(Rendered images with source text)
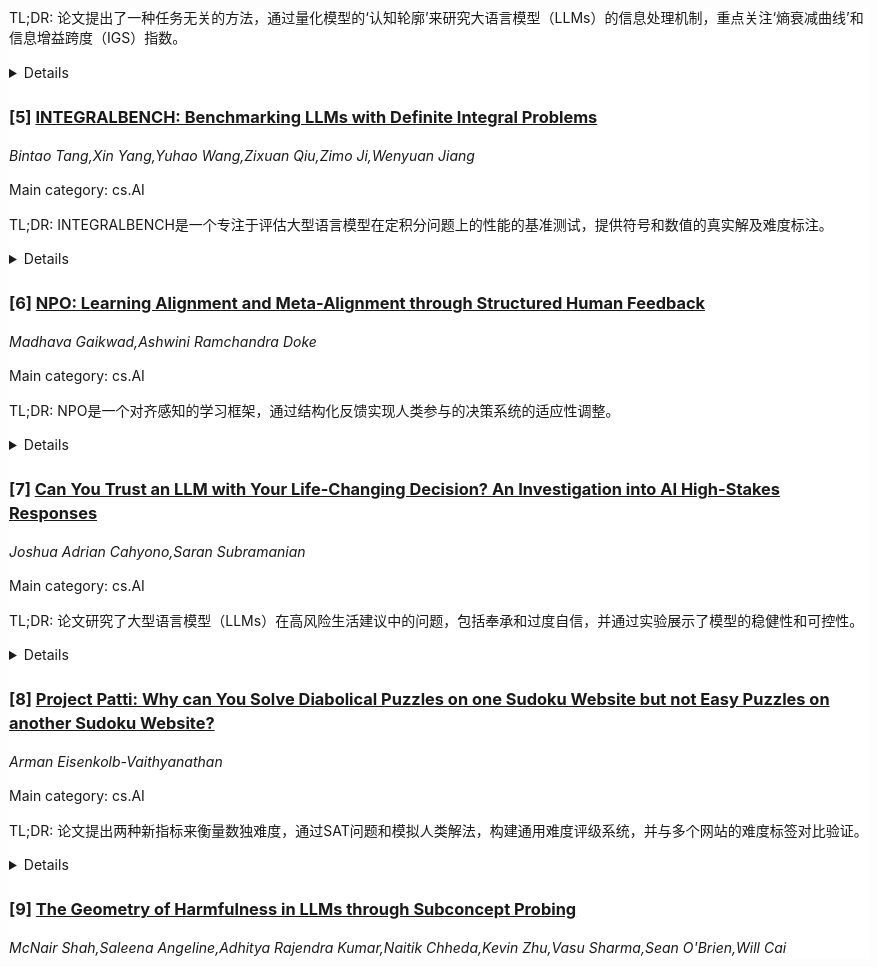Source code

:TL;DR: 论文提出了一种任务无关的方法，通过量化模型的‘认知轮廓’来研究大语言模型（LLMs）的信息处理机制，重点关注‘熵衰减曲线’和信息增益跨度（IGS）指数。


<details><summary>Details</summary></details>


### [5] [INTEGRALBENCH: Benchmarking LLMs with Definite Integral Problems](https://arxiv.org/abs/2507.21130)
*Bintao Tang,Xin Yang,Yuhao Wang,Zixuan Qiu,Zimo Ji,Wenyuan Jiang*

Main category: cs.AI

TL;DR: INTEGRALBENCH是一个专注于评估大型语言模型在定积分问题上的性能的基准测试，提供符号和数值的真实解及难度标注。


<details><summary>Details</summary></details>


### [6] [NPO: Learning Alignment and Meta-Alignment through Structured Human Feedback](https://arxiv.org/abs/2507.21131)
*Madhava Gaikwad,Ashwini Ramchandra Doke*

Main category: cs.AI

TL;DR: NPO是一个对齐感知的学习框架，通过结构化反馈实现人类参与的决策系统的适应性调整。


<details><summary>Details</summary></details>


### [7] [Can You Trust an LLM with Your Life-Changing Decision? An Investigation into AI High-Stakes Responses](https://arxiv.org/abs/2507.21132)
*Joshua Adrian Cahyono,Saran Subramanian*

Main category: cs.AI

TL;DR: 论文研究了大型语言模型（LLMs）在高风险生活建议中的问题，包括奉承和过度自信，并通过实验展示了模型的稳健性和可控性。


<details><summary>Details</summary></details>


### [8] [Project Patti: Why can You Solve Diabolical Puzzles on one Sudoku Website but not Easy Puzzles on another Sudoku Website?](https://arxiv.org/abs/2507.21137)
*Arman Eisenkolb-Vaithyanathan*

Main category: cs.AI

TL;DR: 论文提出两种新指标来衡量数独难度，通过SAT问题和模拟人类解法，构建通用难度评级系统，并与多个网站的难度标签对比验证。


<details><summary>Details</summary></details>


### [9] [The Geometry of Harmfulness in LLMs through Subconcept Probing](https://arxiv.org/abs/2507.21141)
*McNair Shah,Saleena Angeline,Adhitya Rajendra Kumar,Naitik Chheda,Kevin Zhu,Vasu Sharma,Sean O'Brien,Will Cai*
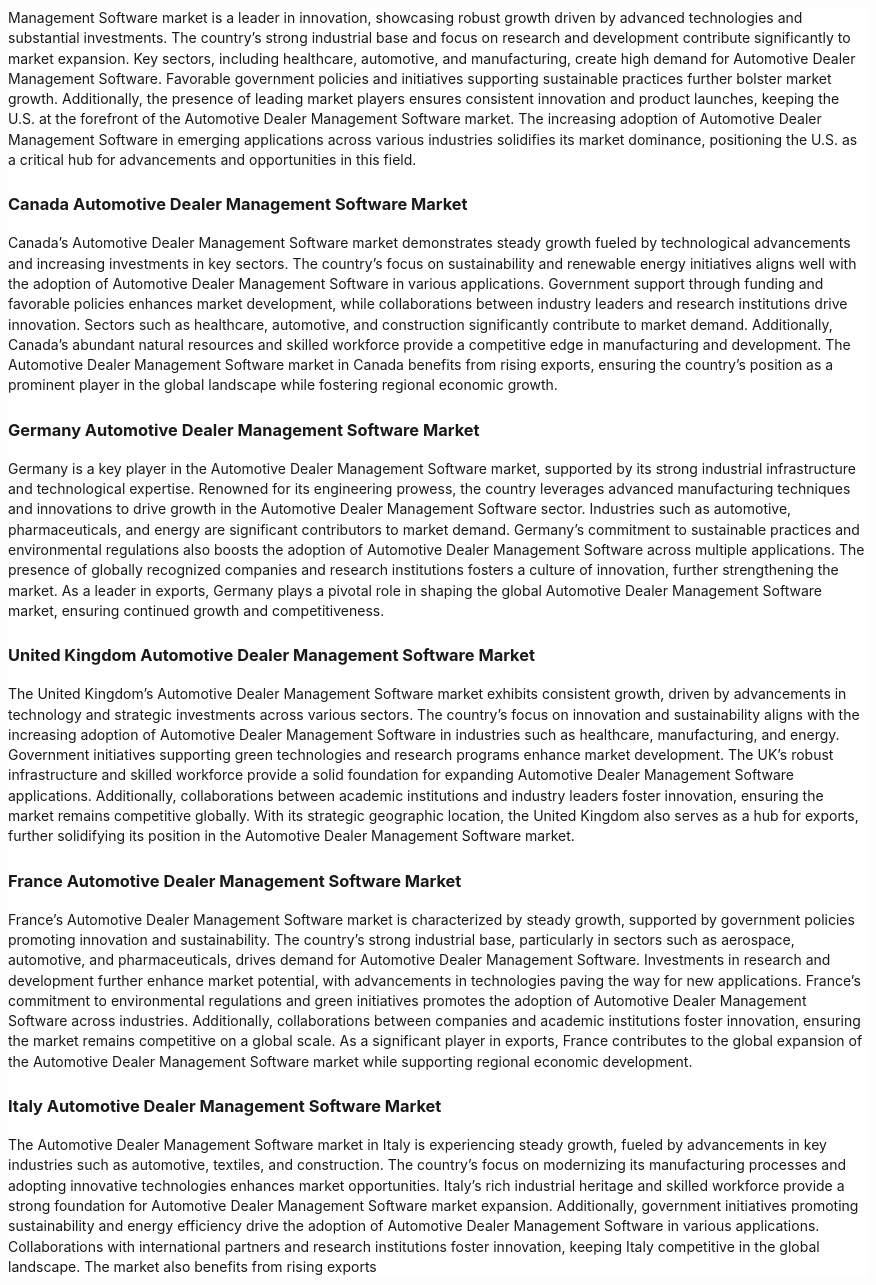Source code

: Management Software market is a leader in innovation, showcasing robust growth driven by advanced technologies and substantial investments. The country&rsquo;s strong industrial base and focus on research and development contribute significantly to market expansion. Key sectors, including healthcare, automotive, and manufacturing, create high demand for Automotive Dealer Management Software. Favorable government policies and initiatives supporting sustainable practices further bolster market growth. Additionally, the presence of leading market players ensures consistent innovation and product launches, keeping the U.S. at the forefront of the Automotive Dealer Management Software market. The increasing adoption of Automotive Dealer Management Software in emerging applications across various industries solidifies its market dominance, positioning the U.S. as a critical hub for advancements and opportunities in this field.</p><h3>Canada Automotive Dealer Management Software Market</h3><p>Canada&rsquo;s Automotive Dealer Management Software market demonstrates steady growth fueled by technological advancements and increasing investments in key sectors. The country&rsquo;s focus on sustainability and renewable energy initiatives aligns well with the adoption of Automotive Dealer Management Software in various applications. Government support through funding and favorable policies enhances market development, while collaborations between industry leaders and research institutions drive innovation. Sectors such as healthcare, automotive, and construction significantly contribute to market demand. Additionally, Canada&rsquo;s abundant natural resources and skilled workforce provide a competitive edge in manufacturing and development. The Automotive Dealer Management Software market in Canada benefits from rising exports, ensuring the country&rsquo;s position as a prominent player in the global landscape while fostering regional economic growth.</p><h3>Germany Automotive Dealer Management Software Market</h3><p>Germany is a key player in the Automotive Dealer Management Software market, supported by its strong industrial infrastructure and technological expertise. Renowned for its engineering prowess, the country leverages advanced manufacturing techniques and innovations to drive growth in the Automotive Dealer Management Software sector. Industries such as automotive, pharmaceuticals, and energy are significant contributors to market demand. Germany&rsquo;s commitment to sustainable practices and environmental regulations also boosts the adoption of Automotive Dealer Management Software across multiple applications. The presence of globally recognized companies and research institutions fosters a culture of innovation, further strengthening the market. As a leader in exports, Germany plays a pivotal role in shaping the global Automotive Dealer Management Software market, ensuring continued growth and competitiveness.</p><h3>United Kingdom Automotive Dealer Management Software Market</h3><p>The United Kingdom&rsquo;s Automotive Dealer Management Software market exhibits consistent growth, driven by advancements in technology and strategic investments across various sectors. The country&rsquo;s focus on innovation and sustainability aligns with the increasing adoption of Automotive Dealer Management Software in industries such as healthcare, manufacturing, and energy. Government initiatives supporting green technologies and research programs enhance market development. The UK&rsquo;s robust infrastructure and skilled workforce provide a solid foundation for expanding Automotive Dealer Management Software applications. Additionally, collaborations between academic institutions and industry leaders foster innovation, ensuring the market remains competitive globally. With its strategic geographic location, the United Kingdom also serves as a hub for exports, further solidifying its position in the Automotive Dealer Management Software market.</p><h3>France Automotive Dealer Management Software Market</h3><p>France&rsquo;s Automotive Dealer Management Software market is characterized by steady growth, supported by government policies promoting innovation and sustainability. The country&rsquo;s strong industrial base, particularly in sectors such as aerospace, automotive, and pharmaceuticals, drives demand for Automotive Dealer Management Software. Investments in research and development further enhance market potential, with advancements in technologies paving the way for new applications. France&rsquo;s commitment to environmental regulations and green initiatives promotes the adoption of Automotive Dealer Management Software across industries. Additionally, collaborations between companies and academic institutions foster innovation, ensuring the market remains competitive on a global scale. As a significant player in exports, France contributes to the global expansion of the Automotive Dealer Management Software market while supporting regional economic development.</p><h3>Italy Automotive Dealer Management Software Market</h3><p>The Automotive Dealer Management Software market in Italy is experiencing steady growth, fueled by advancements in key industries such as automotive, textiles, and construction. The country&rsquo;s focus on modernizing its manufacturing processes and adopting innovative technologies enhances market opportunities. Italy&rsquo;s rich industrial heritage and skilled workforce provide a strong foundation for Automotive Dealer Management Software market expansion. Additionally, government initiatives promoting sustainability and energy efficiency drive the adoption of Automotive Dealer Management Software in various applications. Collaborations with international partners and research institutions foster innovation, keeping Italy competitive in the global landscape. The market also benefits from rising exports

» **PROBLEM REQUIREMENTS**: Above are the records; repeat their lines from the first through the line containing "### [5] [INTEGRALBENCH: Benchmarking", and leave out each picture.

» **RESPONSE AREA**:
Source code

:TL;DR: 论文提出了一种任务无关的方法，通过量化模型的‘认知轮廓’来研究大语言模型（LLMs）的信息处理机制，重点关注‘熵衰减曲线’和信息增益跨度（IGS）指数。


<details><summary>Details</summary></details>


### [5] [INTEGRALBENCH: Benchmarking LLMs with Definite Integral Problems](https://arxiv.org/abs/2507.21130)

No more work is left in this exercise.